Data excerpts
################
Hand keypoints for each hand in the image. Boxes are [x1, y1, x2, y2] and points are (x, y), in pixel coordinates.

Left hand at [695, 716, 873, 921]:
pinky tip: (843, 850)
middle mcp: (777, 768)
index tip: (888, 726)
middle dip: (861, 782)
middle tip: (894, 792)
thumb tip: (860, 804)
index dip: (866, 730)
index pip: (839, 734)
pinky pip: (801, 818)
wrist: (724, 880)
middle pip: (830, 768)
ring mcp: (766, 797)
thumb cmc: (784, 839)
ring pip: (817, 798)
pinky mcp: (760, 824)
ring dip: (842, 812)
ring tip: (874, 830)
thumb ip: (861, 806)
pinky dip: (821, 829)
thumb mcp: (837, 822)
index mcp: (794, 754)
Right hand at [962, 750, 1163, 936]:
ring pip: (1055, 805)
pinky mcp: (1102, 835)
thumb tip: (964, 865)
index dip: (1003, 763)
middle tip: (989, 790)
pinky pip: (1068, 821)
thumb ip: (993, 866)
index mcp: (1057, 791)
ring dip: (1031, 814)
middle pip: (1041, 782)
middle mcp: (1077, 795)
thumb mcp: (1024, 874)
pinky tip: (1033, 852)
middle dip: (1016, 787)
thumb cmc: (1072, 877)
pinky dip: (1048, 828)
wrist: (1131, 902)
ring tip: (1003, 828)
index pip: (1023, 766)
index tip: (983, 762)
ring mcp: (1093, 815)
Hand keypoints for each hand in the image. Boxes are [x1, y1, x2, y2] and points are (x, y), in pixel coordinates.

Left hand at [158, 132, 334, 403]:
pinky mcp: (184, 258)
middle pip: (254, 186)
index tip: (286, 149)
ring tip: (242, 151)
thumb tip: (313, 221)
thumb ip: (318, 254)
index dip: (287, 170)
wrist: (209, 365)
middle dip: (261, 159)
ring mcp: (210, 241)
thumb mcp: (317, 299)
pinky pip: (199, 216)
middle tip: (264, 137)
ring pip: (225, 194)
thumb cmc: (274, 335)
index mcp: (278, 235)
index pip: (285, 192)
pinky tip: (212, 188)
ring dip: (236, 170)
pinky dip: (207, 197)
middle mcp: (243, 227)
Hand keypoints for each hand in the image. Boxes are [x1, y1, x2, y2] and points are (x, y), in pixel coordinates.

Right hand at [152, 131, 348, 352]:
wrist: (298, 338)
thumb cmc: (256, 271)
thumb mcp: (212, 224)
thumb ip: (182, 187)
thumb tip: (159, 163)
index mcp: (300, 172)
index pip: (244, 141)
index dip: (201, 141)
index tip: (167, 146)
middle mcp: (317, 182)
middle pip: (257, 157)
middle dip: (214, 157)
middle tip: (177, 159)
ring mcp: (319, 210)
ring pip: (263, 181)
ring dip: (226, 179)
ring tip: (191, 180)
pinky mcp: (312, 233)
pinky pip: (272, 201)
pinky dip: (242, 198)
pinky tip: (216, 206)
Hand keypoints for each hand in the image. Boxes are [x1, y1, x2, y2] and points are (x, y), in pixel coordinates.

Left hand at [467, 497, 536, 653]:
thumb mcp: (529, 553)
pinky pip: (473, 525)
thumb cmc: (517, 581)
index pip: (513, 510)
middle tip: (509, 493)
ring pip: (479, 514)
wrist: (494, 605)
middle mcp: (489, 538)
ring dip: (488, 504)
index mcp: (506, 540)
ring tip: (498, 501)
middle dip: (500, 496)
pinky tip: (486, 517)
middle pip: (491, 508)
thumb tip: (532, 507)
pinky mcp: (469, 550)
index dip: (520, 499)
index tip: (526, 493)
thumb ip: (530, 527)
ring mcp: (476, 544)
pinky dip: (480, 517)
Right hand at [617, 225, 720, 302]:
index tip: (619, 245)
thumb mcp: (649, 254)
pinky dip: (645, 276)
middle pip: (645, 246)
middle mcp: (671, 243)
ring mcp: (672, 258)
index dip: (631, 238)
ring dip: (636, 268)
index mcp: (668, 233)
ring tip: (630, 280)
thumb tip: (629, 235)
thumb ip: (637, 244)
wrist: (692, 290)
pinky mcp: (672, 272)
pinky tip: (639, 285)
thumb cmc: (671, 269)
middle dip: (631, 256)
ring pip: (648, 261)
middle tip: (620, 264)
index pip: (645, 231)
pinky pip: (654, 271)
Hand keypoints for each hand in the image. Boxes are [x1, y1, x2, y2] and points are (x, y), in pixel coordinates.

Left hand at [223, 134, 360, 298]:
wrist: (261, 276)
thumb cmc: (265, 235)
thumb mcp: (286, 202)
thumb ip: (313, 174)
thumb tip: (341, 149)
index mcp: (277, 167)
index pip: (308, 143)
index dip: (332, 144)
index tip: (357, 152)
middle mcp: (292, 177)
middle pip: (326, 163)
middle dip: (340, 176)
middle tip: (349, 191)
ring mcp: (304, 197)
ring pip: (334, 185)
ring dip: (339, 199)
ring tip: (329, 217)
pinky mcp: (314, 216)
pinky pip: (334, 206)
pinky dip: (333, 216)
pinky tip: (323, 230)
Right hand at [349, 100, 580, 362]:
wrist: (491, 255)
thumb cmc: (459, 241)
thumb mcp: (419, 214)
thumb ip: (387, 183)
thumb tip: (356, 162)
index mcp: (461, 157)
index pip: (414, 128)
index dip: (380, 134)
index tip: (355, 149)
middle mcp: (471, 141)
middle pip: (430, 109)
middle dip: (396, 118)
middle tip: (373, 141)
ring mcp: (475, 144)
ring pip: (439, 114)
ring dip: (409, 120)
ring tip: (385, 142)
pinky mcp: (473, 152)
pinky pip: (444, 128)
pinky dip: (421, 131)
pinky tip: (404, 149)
################
**EXERCISE**
The records are to be duplicated in full, with every word kept exactly.

**RESPONSE TO THIS EXERCISE**
Hand keypoints for each hand in the image. Boxes are [x1, y1, x2, y2] and points are (x, y), in pixel coordinates.

Left hand at [695, 716, 873, 921]:
pinky tip: (843, 850)
middle mcp: (777, 768)
index tip: (888, 726)
middle dip: (861, 782)
middle tip: (894, 792)
thumb tip: (860, 804)
index dip: (866, 730)
index pip: (839, 734)
pinky pip: (801, 818)
wrist: (724, 880)
middle pip: (830, 768)
ring mcp: (766, 797)
thumb cmc: (784, 839)
ring pip: (817, 798)
pinky mcp: (760, 824)
ring dip: (842, 812)
ring tip: (874, 830)
thumb ip: (861, 806)
pinky dip: (821, 829)
thumb mcp: (837, 822)
index mcp: (794, 754)
Right hand at [962, 750, 1163, 936]:
ring pip: (1055, 805)
pinky mcp: (1102, 835)
thumb tip: (964, 865)
index dip: (1003, 763)
middle tip: (989, 790)
pinky pip: (1068, 821)
thumb ip: (993, 866)
index mcp: (1057, 791)
ring dip: (1031, 814)
middle pip: (1041, 782)
middle mcp: (1077, 795)
thumb mcp: (1024, 874)
pinky tip: (1033, 852)
middle dip: (1016, 787)
thumb cmc: (1072, 877)
pinky dip: (1048, 828)
wrist: (1131, 902)
ring tip: (1003, 828)
index pip: (1023, 766)
index tip: (983, 762)
ring mcp: (1093, 815)
Hand keypoints for each hand in the image. Boxes are [x1, y1, x2, y2] and points are (x, y), in pixel coordinates.

Left hand at [158, 132, 334, 403]:
pinky mcp: (184, 258)
middle pip: (254, 186)
index tip: (286, 149)
ring tip: (242, 151)
thumb tip: (313, 221)
thumb ip: (318, 254)
index dip: (287, 170)
wrist: (209, 365)
middle dip: (261, 159)
ring mcp: (210, 241)
thumb mcp: (317, 299)
pinky pip: (199, 216)
middle tip: (264, 137)
ring pip: (225, 194)
thumb cmc: (274, 335)
index mcp: (278, 235)
index pip: (285, 192)
pinky tip: (212, 188)
ring dip: (236, 170)
pinky dip: (207, 197)
middle mcp: (243, 227)
Hand keypoints for each hand in the image. Boxes are [x1, y1, x2, y2] and points are (x, y), in pixel coordinates.

Right hand at [152, 131, 348, 352]:
wrist: (298, 338)
thumb cmc: (256, 271)
thumb mcp: (212, 224)
thumb ip: (182, 187)
thumb tip: (159, 163)
index mcp: (300, 172)
index pip: (244, 141)
index dip: (201, 141)
index tip: (167, 146)
middle mcp: (317, 182)
middle pip: (257, 157)
middle dip: (214, 157)
middle tip: (177, 159)
ring mcp: (319, 210)
ring pip: (263, 181)
ring dip: (226, 179)
ring tip: (191, 180)
pinky mcp: (312, 233)
pinky pip: (272, 201)
pinky dip: (242, 198)
pinky tip: (216, 206)
Hand keypoints for each hand in the image. Boxes are [x1, y1, x2, y2] and points are (x, y), in pixel coordinates.

Left hand at [467, 497, 536, 653]:
thumb mcp: (529, 553)
pinky pip: (473, 525)
thumb cmc: (517, 581)
index pip: (513, 510)
middle tip: (509, 493)
ring pip: (479, 514)
wrist: (494, 605)
middle mcp: (489, 538)
ring dip: (488, 504)
index mcp: (506, 540)
ring tip: (498, 501)
middle dip: (500, 496)
pinky tip: (486, 517)
middle pip: (491, 508)
thumb tip: (532, 507)
pinky mcp: (469, 550)
index dip: (520, 499)
index tip: (526, 493)
thumb ip: (530, 527)
ring mcp: (476, 544)
pinky dip: (480, 517)
Right hand at [617, 225, 720, 302]:
index tip: (619, 245)
thumb mcp: (649, 254)
pinky dip: (645, 276)
middle pip: (645, 246)
middle mcp: (671, 243)
ring mcp: (672, 258)
index dip: (631, 238)
ring dip: (636, 268)
index mcp: (668, 233)
ring tip: (630, 280)
thumb tip: (629, 235)
thumb ip: (637, 244)
wrist: (692, 290)
pinky mcp: (672, 272)
pinky tip: (639, 285)
thumb cmc: (671, 269)
middle dip: (631, 256)
ring pip: (648, 261)
middle tip: (620, 264)
index pip: (645, 231)
pinky pip: (654, 271)
Hand keypoints for each hand in the image. Boxes are [x1, y1, x2, y2] and points are (x, y), in pixel coordinates.

Left hand at [223, 134, 360, 298]:
wrist: (261, 276)
thumb cmc: (265, 235)
thumb mcp: (286, 202)
thumb ip: (313, 174)
thumb tip: (341, 149)
index mcp: (277, 167)
index pip: (308, 143)
index dip: (332, 144)
index tip: (357, 152)
middle mcp: (292, 177)
middle pip: (326, 163)
middle dip: (340, 176)
middle tip: (349, 191)
ring mcp: (304, 197)
ring pip: (334, 185)
ring dip: (339, 199)
ring tip: (329, 217)
pinky mcp: (314, 216)
pinky pip: (334, 206)
pinky dip: (333, 216)
pinky tip: (323, 230)
Right hand at [349, 100, 580, 362]:
wrist: (491, 255)
thumb cmc: (459, 241)
thumb mcp: (419, 214)
thumb ip: (387, 183)
thumb tip: (356, 162)
index mcp: (461, 157)
index pip: (414, 128)
index dip: (380, 134)
index tip: (355, 149)
middle mcp: (471, 141)
middle pip: (430, 109)
middle dip: (396, 118)
middle tip: (373, 141)
ring mcp: (475, 144)
ring pip: (439, 114)
ring dip: (409, 120)
ring tip: (385, 142)
pinky mcp: (473, 152)
pinky pip: (444, 128)
pinky dip: (421, 131)
pinky tip: (404, 149)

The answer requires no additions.